He
estado hace unos días en una exposición que tenía pendiente, en un
relevante espacio artístico de Madrid. La exposición me gustó,
desde luego, y me entretuvo, que no es poco. No sé en cambio si me
interesó, la verdad, pero no quiero hablar hoy del contenido, si es
o no es arte lo que vi, a qué, en definitiva, llamamos arte y por
qué, esa reflexión sobre la que ya he escrito otras veces en este
blog, sino del folleto que reparten en la puerta y explica la
exposición.
Hay
una creciente infantilización en la explicación de actividades
culturales, una utilización que se va generalizando de formas de
referirse a lo que el espectador va a ver, u oír, o lo que sea que
va a hacer, que se parece cada vez más a las que usamos para
explicar el arte a niños o adolescentes, un lenguaje y una forma
inclusiva de intentar involucrar al espectador propia de actividades
de campamento, de pandilla, de grupo que va a vivir una experiencia
compartida. Una forma, digamos, lúdica de acercarse a la experiencia
artística que la banaliza y termina de quitarle lo que le pueda aún
quedar de aura.
XXXX
nos habla a través de su instalación de la trasformación última
de la materia…,
dice
el folleto de mi exposición del otro día. ¿Nos habla a quién?,
pregunto yo.
XXXX
nos invita reflexionar sobre la naturaleza misma de la obra de arte…
¿Nos
invita a quiénes?, pregunto yo. ¿Qué quieren decir esos plurales
inclusivos que entorpecen mi acercamiento y compresión propios a la
obra?
La
experiencia artística es individual, algo íntimo de la persona que
se enfrenta con una obra de creación y es movida por ella de manera
propia y diferente a la del vecino. Es eso lo que hace que una obra
sea arte, y por tanto cultura, y no una mera sensación repetible
cada vez, un masaje, por ejemplo, cuyos efectos pueden anunciarse al
posible cliente, un bombón cuyo sabor podemos escoger en la
chocolatería, una pieza cómica que puede asegurar la risa del
espectador que compra la entrada.
El
folleto comienza así:
Una
selección heterogénea de obras realizadas en los más diversos
formatos. Nos adentramos en las piezas, nos envuelven por completo;
despiertan nuestros sentidos –mucho más allá de la vista-:
olemos, oímos y, la verdad, nos encantaría probar alguna de ellas.
Nada
menos. Hasta eso sabe muy bien el comisario que ha escogido la obra y
ha escrito el texto, que, la verdad, nos encantaría probar
una de ellas. Sabe qué nos tiene que producir la obra, qué efecto,
qué sensación, qué ganas, qué emoción, qué vibración. Quizá
sepa también qué va a evocar en nosotros, qué vamos a recordar,
qué vamos a anotar en nuestra libreta, cómo esa obra va a modificar
quizá algo en nuestra vida. Lo sabe y nos informa de ello, de manera
que lo que tiene que suceder suceda y el efecto buscado se produzca:
que el arte nos emocione porque se nos ha dicho que nos va a
emocionar, o nos recuerde algo porque se nos ha advertido, o nos
produzca una sensación porque hemos leído que tenemos que sentirla.
El
arte conceptual desarrolla una obra artística a partir de una idea.

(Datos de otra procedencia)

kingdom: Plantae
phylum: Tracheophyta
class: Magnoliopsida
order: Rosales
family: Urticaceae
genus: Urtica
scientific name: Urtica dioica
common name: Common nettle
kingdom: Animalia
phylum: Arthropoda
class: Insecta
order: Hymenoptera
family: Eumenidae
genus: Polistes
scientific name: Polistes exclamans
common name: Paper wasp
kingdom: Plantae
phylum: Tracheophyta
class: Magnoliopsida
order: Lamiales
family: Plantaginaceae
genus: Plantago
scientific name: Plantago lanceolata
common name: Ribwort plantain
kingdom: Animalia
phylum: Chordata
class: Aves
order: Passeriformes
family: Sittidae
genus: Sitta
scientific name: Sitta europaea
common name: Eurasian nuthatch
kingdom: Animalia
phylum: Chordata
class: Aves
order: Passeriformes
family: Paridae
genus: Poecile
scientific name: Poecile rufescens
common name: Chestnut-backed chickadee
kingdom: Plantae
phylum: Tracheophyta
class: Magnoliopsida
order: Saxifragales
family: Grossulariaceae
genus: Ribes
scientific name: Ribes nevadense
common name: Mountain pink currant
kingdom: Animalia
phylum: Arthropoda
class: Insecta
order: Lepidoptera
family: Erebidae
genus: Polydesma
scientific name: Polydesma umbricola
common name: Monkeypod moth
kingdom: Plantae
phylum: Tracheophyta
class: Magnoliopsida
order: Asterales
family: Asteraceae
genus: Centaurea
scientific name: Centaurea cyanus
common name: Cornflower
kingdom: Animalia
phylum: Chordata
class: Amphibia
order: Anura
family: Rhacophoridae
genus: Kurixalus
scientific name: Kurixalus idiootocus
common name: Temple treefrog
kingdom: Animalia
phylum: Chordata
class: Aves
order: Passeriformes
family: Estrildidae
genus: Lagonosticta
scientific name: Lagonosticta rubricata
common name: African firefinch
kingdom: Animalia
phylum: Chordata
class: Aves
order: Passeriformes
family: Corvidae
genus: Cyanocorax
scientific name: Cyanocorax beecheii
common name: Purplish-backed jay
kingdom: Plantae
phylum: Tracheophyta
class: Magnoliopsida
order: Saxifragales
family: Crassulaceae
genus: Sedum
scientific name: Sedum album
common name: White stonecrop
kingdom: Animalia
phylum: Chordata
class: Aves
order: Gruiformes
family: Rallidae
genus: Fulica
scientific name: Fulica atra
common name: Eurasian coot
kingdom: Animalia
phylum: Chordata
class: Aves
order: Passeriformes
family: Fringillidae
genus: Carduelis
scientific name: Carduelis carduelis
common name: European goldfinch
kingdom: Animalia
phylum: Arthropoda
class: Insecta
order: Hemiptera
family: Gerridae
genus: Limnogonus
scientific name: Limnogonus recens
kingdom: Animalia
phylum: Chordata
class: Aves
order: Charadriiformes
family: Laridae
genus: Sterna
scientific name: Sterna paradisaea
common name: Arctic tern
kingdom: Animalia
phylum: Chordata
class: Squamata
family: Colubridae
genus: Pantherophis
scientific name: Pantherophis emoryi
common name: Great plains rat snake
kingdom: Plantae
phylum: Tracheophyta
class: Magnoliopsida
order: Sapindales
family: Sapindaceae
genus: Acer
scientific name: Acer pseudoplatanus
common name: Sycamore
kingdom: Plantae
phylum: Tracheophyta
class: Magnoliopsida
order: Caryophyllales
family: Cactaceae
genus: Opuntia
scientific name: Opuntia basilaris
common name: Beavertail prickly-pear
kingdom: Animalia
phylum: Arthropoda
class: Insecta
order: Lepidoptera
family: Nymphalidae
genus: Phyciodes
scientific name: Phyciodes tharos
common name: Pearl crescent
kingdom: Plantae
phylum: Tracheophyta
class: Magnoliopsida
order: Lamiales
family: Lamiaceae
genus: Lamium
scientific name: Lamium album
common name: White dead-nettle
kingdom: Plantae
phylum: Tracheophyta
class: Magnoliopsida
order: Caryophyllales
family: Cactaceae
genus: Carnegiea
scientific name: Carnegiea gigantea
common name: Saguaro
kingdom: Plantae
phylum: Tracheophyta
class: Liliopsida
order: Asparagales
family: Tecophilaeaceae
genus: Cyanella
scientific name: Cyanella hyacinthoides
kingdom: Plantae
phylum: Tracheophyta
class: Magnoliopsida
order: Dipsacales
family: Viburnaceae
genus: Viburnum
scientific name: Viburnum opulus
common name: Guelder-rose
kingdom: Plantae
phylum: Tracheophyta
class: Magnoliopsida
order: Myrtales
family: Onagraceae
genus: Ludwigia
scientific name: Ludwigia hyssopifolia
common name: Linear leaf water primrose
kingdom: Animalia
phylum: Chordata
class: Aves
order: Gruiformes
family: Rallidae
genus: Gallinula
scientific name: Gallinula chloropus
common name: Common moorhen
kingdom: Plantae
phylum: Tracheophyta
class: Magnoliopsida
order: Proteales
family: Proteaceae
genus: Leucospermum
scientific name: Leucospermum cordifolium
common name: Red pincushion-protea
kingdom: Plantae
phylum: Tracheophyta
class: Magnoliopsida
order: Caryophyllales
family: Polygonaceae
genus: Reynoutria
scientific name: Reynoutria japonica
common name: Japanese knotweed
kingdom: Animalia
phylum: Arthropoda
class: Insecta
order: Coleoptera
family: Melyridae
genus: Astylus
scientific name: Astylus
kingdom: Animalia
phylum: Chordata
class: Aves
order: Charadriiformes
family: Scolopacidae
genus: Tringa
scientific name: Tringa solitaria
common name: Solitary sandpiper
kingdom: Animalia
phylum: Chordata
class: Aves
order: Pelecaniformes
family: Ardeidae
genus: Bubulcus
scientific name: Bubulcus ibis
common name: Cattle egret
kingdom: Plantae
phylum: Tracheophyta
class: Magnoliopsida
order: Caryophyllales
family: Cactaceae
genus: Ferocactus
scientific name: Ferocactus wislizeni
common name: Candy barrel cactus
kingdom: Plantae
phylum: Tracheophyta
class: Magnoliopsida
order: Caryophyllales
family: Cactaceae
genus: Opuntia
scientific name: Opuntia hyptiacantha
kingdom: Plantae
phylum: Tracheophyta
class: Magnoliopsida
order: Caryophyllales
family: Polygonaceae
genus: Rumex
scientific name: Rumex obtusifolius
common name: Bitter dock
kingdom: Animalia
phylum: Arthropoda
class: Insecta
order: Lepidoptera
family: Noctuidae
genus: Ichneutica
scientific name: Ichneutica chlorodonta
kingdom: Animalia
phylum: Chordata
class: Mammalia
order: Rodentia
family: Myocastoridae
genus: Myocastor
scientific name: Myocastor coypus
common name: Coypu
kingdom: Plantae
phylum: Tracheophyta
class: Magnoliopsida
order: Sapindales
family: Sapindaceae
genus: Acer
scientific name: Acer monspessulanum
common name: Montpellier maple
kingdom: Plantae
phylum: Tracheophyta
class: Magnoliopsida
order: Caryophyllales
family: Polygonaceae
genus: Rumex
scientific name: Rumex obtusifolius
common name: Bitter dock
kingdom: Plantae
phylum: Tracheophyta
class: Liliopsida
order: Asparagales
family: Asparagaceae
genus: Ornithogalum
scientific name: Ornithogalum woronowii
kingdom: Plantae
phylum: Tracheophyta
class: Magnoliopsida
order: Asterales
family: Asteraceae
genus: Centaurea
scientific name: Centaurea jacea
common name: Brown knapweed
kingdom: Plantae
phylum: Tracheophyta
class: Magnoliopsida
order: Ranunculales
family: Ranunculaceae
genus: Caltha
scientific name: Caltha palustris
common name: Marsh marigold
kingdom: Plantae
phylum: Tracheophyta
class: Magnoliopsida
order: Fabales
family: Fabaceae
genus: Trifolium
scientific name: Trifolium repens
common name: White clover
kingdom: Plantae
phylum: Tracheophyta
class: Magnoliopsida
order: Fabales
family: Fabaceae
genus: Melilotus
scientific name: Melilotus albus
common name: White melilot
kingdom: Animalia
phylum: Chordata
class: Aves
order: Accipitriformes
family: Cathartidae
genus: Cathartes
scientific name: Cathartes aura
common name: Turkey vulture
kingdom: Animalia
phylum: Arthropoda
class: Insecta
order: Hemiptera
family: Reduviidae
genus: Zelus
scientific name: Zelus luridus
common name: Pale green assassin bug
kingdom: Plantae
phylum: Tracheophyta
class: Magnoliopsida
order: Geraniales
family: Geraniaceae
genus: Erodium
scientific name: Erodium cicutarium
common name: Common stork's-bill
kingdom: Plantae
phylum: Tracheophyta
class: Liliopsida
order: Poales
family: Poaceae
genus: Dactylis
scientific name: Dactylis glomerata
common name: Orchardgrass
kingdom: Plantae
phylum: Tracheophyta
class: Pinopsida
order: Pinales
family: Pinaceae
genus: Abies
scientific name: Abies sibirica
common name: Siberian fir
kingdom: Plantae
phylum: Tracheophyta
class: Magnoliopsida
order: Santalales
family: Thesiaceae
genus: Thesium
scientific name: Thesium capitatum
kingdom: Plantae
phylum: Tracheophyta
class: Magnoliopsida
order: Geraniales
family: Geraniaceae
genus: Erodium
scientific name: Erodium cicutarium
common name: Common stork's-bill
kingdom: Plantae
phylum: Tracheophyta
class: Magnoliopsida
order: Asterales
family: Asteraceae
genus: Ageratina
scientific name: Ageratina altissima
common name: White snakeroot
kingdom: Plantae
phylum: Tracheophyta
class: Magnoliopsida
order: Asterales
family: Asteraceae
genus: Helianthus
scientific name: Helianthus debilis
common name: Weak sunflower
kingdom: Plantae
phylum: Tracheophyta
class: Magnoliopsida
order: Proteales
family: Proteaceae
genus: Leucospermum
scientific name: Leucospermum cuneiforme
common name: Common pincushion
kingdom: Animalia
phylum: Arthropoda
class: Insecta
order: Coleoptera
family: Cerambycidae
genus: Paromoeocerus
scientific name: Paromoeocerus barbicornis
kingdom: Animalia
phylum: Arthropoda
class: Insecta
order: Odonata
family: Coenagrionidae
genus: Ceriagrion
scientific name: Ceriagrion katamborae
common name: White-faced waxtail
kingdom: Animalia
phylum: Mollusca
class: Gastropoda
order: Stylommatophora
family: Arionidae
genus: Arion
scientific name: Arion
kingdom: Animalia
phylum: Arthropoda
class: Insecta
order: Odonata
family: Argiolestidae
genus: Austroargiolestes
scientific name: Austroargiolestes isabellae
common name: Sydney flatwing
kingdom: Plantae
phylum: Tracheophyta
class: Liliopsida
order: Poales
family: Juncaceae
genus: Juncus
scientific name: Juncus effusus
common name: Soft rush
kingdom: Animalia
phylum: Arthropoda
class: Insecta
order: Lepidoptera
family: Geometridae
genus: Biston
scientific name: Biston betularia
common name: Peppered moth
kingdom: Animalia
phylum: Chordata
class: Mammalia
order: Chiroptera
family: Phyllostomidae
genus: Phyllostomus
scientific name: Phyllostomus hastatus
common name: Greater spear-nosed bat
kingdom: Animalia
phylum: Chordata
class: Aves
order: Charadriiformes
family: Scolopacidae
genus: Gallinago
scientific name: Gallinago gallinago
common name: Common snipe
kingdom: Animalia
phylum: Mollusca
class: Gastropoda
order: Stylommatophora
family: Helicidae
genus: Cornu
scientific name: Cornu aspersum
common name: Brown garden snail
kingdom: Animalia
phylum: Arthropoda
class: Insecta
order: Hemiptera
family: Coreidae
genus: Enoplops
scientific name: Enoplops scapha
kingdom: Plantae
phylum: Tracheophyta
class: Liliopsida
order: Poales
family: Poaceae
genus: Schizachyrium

Como no siempre la idea está clara mediante la simple contemplación
de la obra, o no se alcanza a comprender por completo el sentido de
lo que el autor quiere transmitir, suele ser habitual acompañarla de
una explicación que sitúa al espectador y lo ayuda: el folleto.
Elemento discutido en el arte, sin duda, pero digamos que lógico y
necesario: a mí sin duda me ayuda saber en qué contexto o con qué
objetivo se produce una obra de Beuys, de Doris Salcedo o de Marina
Abramović. Hasta una escultura de Chillida o de Juan Muñoz cobran
más sentido si entiendo de dónde viene el esfuerzo o cuál es la
búsqueda.
Mal
arte conceptual es ése en que el folleto cobra más importancia que
la obra y ya ni siquiera haría tal vez falta verla u oírla, aun
posiblemente realizarla, porque basta con leer el texto escrito. Y
una subcategoría de ese mal arte conceptual, o de lo que sea eso que
se justifica con el texto y lo acompaña, es ésta en que el folleto
tiene que explicar cuál va a ser la sensación. No la idea
previa, sino la sensación posterior, la emoción. Si se me tiene que
explicar qué voy a sentir, es que algo está mal. No sé si es la
pieza, que no es arte, porque el arte debe provocar sus propias
emociones sin necesidad que nos avisen cuáles tienen que ser, o es
que el comisario es malo. O las dos cosas.